PBI a rencontré Ariane Assemat, l’une des responsables du plaidoyer du Centre des droits humains de la Montagne Tlachinollan au Mexique, lors d'une visite en Suisse. Elle nous a parlé notamment de la récente libération des 16 membres du CECOP qui luttent contre la construction du barrage de La Parota.
Le Guerrero est l’une des régions les plus pauvres et des plus violentes du Mexique, où les entreprises sont attirées par la richesse de la terre et les possibilités extractives. La situation politique est également particulière, car alors que tous les parlementaires sont nouveaux au niveau fédéral, il n’y a pas eu d’élections pour un nouveau gouverneur au niveau régional en 2018 – les élections n’ont pas lieu la même année dans tous les états – et le Guerrero n’a pas pu profiter de cette vague de gauche qui a amené Andrés Manuel López Obrado à la présidence du pays. « C’est une situation compliquée qui nous oblige à chercher des interlocuteurs davantage au niveau fédéral que local », explique Ariane Assemat. « Par ailleurs, le problème principal du gouvernement au niveau local est le niveau élevé de corruption et de collusion avec la délinquance organisée, ainsi que la criminalisation des activistes. » Une situation difficile donc pour Tlachinollan, qui parvient tout de même à remporter des petites victoires : « Nous avons des succès au niveau local, et sommes en train de mettre au point une stratégie pour créer des alliances et rassembler les luttes, afin d’avoir de plus grandes chances de gagner des cas.

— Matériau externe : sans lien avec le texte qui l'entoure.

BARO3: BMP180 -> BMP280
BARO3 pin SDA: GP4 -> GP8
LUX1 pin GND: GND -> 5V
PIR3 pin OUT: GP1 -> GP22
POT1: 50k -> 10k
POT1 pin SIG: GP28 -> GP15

Par exemple, nous sommes allés à la Cour Suprême avec la communauté San Miguel del Progreso, qui se battait contre une entreprise minière péruvienne à capital anglais. Nous avons accompagné la communauté et sommes parvenus à annuler la concession en 2017. Au niveau de la Cour Suprême, nous demandions l’analyse de la constitutionalité de la loi minière. Nous avions donc là une opportunité de réformer cette loi, mais l’entreprise minière a pris peur et a préféré renoncer à la concession. Cette manœuvre nous a permis de gagner au niveau local, mais pas de mener le cas à un échelon plus élevé. Cela viendra. »

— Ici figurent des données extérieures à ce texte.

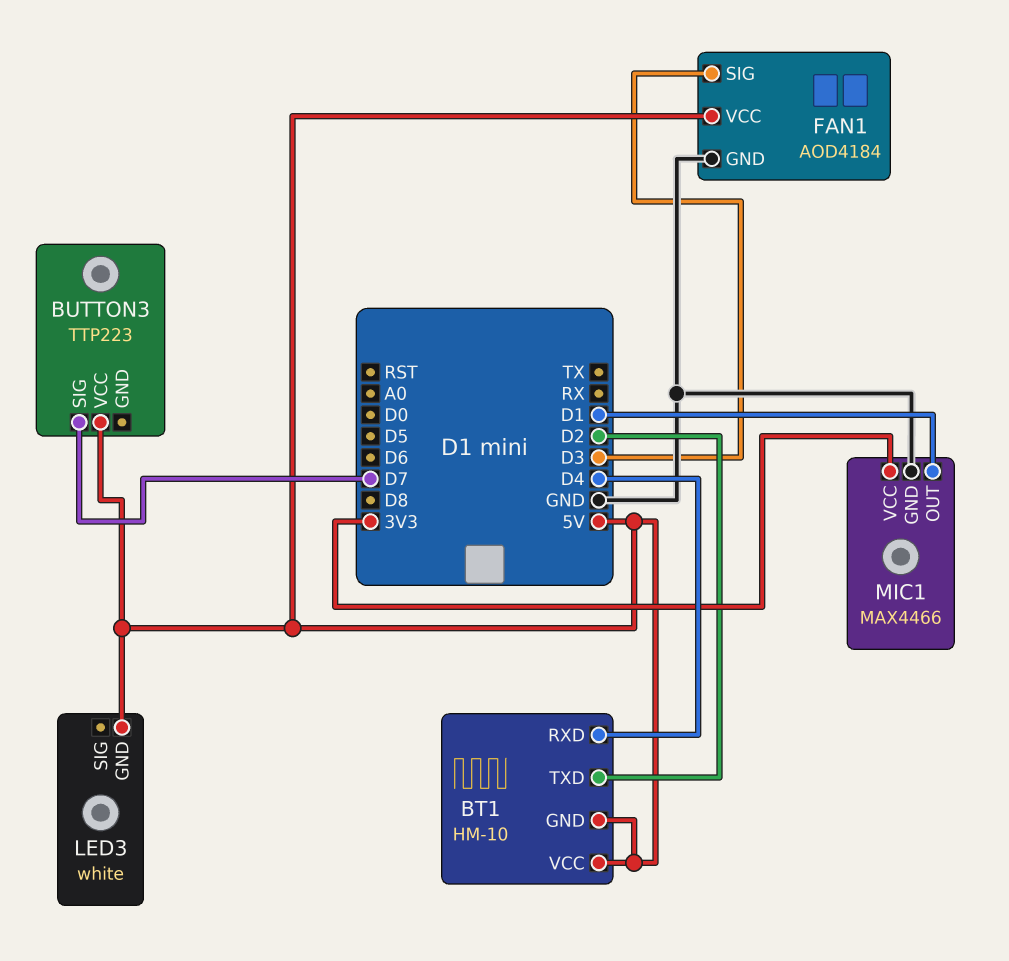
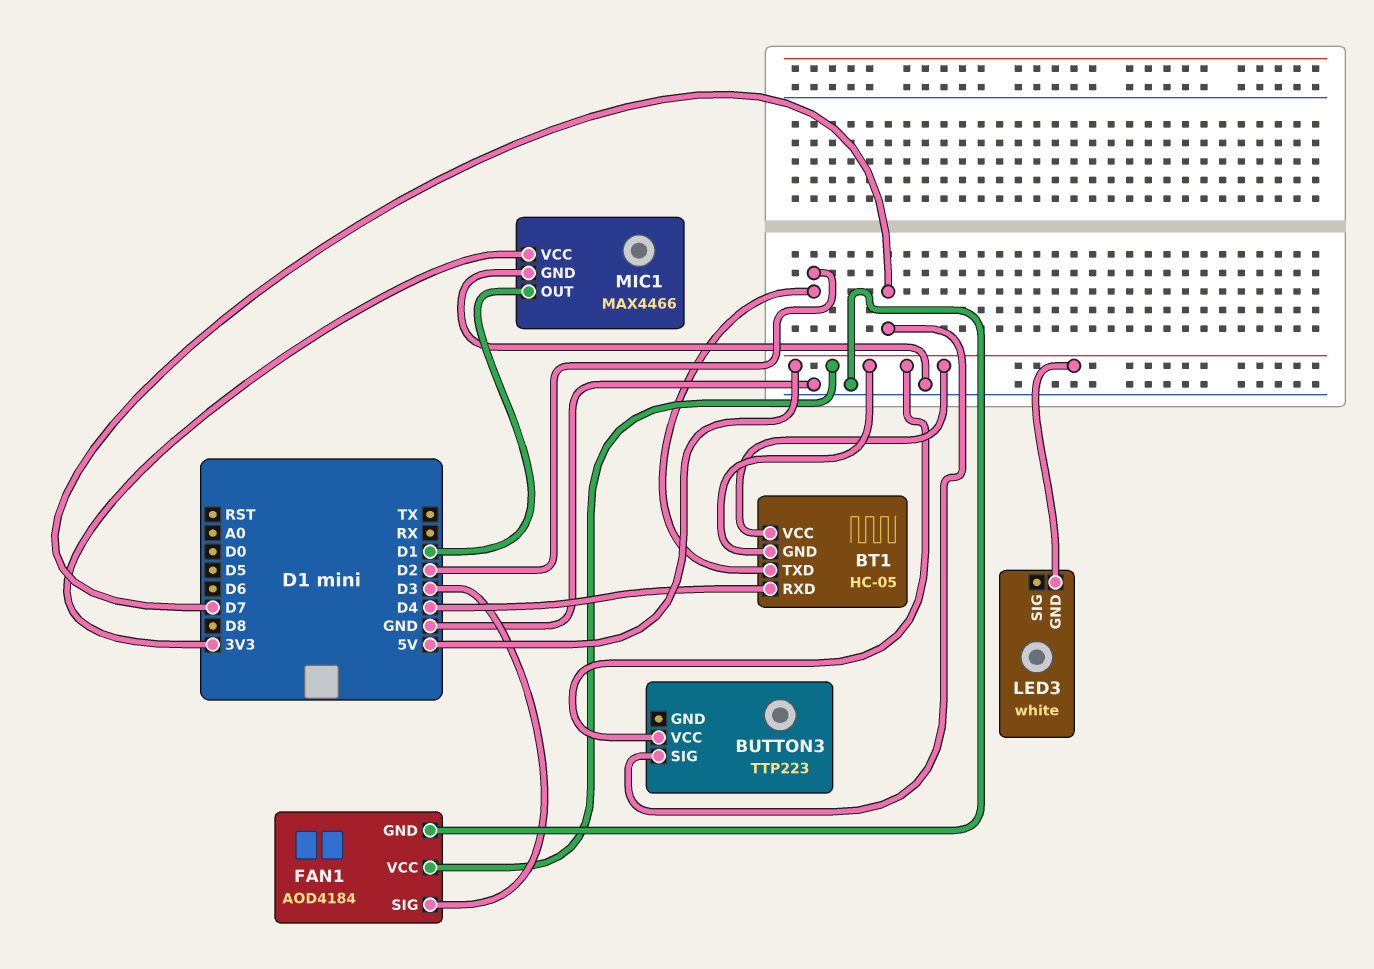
BT1: HM-10 -> HC-05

Libération de militants emprisonnés
Une autre victoire mérite d’être signalée dans une bataille menée par le Centre Tlachinollan contre la construction du barrage La Parota. Son exploitation aurait généré l'inondation de 17’000 hectares de jungle et de 36 communautés, ainsi que le déplacement direct de 25’000 personnes et indirect de 75’000 personnes. En juin 2019, 16 défenseurs de l’eau et du territoire, membres du CECOP (Consejo de Ejidos y Comunidades Opositoras a la Presa La Parota), ont été libérés après avoir passé 18 mois en prison pour accusation d’homicide. Suite au travail de plaidoyer des employés de Tlachinollan, le juge a innocenté ces militants.
CECOP lutte contre la construction de ce barrage depuis 2003. La compagnie d'électricité publique Comisión Federal de Electricidad (CFE) a utilisé des moyens déloyaux pour obtenir l'approbation du projet. Ils ont notamment empêché les opposants au projet d'assister à d'importantes réunions de consultation. Après que CECOP ait passé trois ans à essayer d'empêcher ces réunions illégales, un tribunal mexicain a décidé en janvier 2006 que certaines de ces réunions étaient nulles. En 2008, CFE a finalement admis qu'elle n'avait pas obtenu l'approbation nécessaire pour ce projet. En août 2012, après presque 10 ans de lutte, le projet de barrage de La Parota a été légalement déclaré suspendu. Mais le projet reste à l'ordre du jour du gouvernement. La construction du barrage entraînerait l'inondation de 17 000 hectares de forêt tropicale et de 36 communautés et le déplacement d'environ 100 000 personnes de leurs terres. PBI a soutenu la libération des militants par le biais d'un travail de plaidoyer international, de même que le cas de San Miguel del Progreso.
Plaidoyer international pour défense locale
Ariane Assemat est venue en Europe pour faire du plaidoyer et s’est rendue en Belgique et en Suisse. À Bruxelles, la responsable du plaidoyer a participé aux European Development Days, à l’invitation de ProtectDefenders, pour parler de la lutte des peuples autochtones pour leur territoire et de la criminalisation dont ils sont victimes. À Genève, elle a participé à un atelier d’échange de pratiques avec d’autres organisations qui luttent contre les violences sexuelles et de genre, à l’invitation du HCDH de l’ONU. Tlachinollan a été invité à cet événement pour parler du cas de Inés et de Valentina, deux femmes autochtones qui ont été victimes de violence sexuelles de la part de l’armée et que l’organisation est parvenue à condamner au niveau de la Cour Interaméricaine des Droits de l’Homme.